Başta insanlar ve hayvanlar olmak üzere meleklere, cinlere ve bütün varlıklara gözü ve görme duygusunu veren Allah’tır. Bu varlıkların görmesi sınırlı ve süreli iken, Allah için böyle bir şey söz konusu değildir, olamaz da.
Allah bizim her halimizi görüyor. İyi halimizi de kötü halimizi de ibadet yaptığımız anımızı da günaha girdiğimiz anımızı da…
Kur'an bu gerçek şöyle dile getiriliyor; “O kullarının her halinden hakkıyla haberdardır ve onları hakkıyla görür.” (İsra, 17/30)
Allah şöyle buyuruyor: “Güzel işlerde bulunun.
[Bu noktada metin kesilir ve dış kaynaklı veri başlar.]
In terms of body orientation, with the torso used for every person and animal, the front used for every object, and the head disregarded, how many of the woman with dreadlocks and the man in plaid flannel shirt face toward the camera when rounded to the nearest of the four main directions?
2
Muhakkak ben sizin yaptıklarınızı hakkıyla görürüm.” (Sebe, 34/11)
***
Cüneyd-i Bağdâdî hazretlerinin bir talebesi vardı. Bütün iyilik ve fazîletler onda mevcuttu. Sonradan gelmesine rağmen Cüneyd-i Bağdâdî hazretleri onu pek ziyade seviyor, diğer talebeler bu hali çekemiyorlardı. Talebelerinin bu hali Cüneyd-i Bağdâdî'ye malum oldu.
Talebelerinin eline birer kuş verdi ve; "Her biriniz bu kuşları kimsenin görmediği bir yerde boğazlayıp getirsin" buyurdu.
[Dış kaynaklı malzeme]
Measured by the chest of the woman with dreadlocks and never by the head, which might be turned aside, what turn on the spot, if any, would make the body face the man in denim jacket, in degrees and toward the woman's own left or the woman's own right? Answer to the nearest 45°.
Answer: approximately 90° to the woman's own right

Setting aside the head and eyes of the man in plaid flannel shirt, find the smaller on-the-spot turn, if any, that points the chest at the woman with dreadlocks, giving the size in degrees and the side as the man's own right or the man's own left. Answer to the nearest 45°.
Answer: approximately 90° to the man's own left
Hepsi de kendilerine verilen kuşları aldılar, varıp ıssız bir mahalde boğazlayıp getirdiler. Yalnız o talebesi boğazlamadan getirdi.
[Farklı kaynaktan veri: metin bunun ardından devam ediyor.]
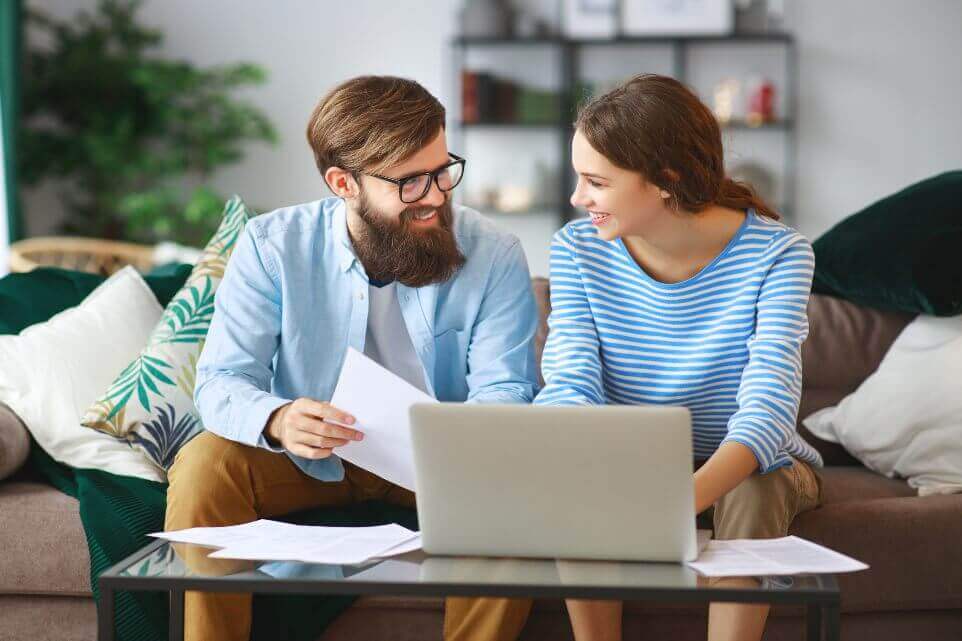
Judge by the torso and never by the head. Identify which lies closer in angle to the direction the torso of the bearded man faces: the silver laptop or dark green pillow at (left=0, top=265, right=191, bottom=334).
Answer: the silver laptop

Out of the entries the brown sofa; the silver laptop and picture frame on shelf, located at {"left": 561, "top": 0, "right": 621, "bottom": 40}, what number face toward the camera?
2

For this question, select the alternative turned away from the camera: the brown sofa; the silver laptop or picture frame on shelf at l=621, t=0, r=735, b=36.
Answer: the silver laptop

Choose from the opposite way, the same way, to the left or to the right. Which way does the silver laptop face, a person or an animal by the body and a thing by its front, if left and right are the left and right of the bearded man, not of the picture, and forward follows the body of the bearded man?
the opposite way

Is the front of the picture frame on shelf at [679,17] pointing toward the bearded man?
yes

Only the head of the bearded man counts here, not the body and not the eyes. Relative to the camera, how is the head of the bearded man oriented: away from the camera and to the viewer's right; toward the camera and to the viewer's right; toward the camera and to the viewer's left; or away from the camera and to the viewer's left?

Cüneyd-i Bağdâdî,"Niçin boğazlamadın?" deyince, "Hocam! Siz. "Kuşları kimsenin görmediği bir yerde boğazlayın." demiştiniz. Ben ise ıssız bir yer bulamadım. Her yeri Allahü teâlâ görüyor" idye yanıtladı.
Cüneyd-i Bağdâdî buyurdu ki: "Arkadaşınızın firasetini gördünüz mü?" Bunun üzerine; tövbe edip boyunlarını büküp, Cüneyd-i Bağdâdî hazretlerinden affedilmelerini dilediler.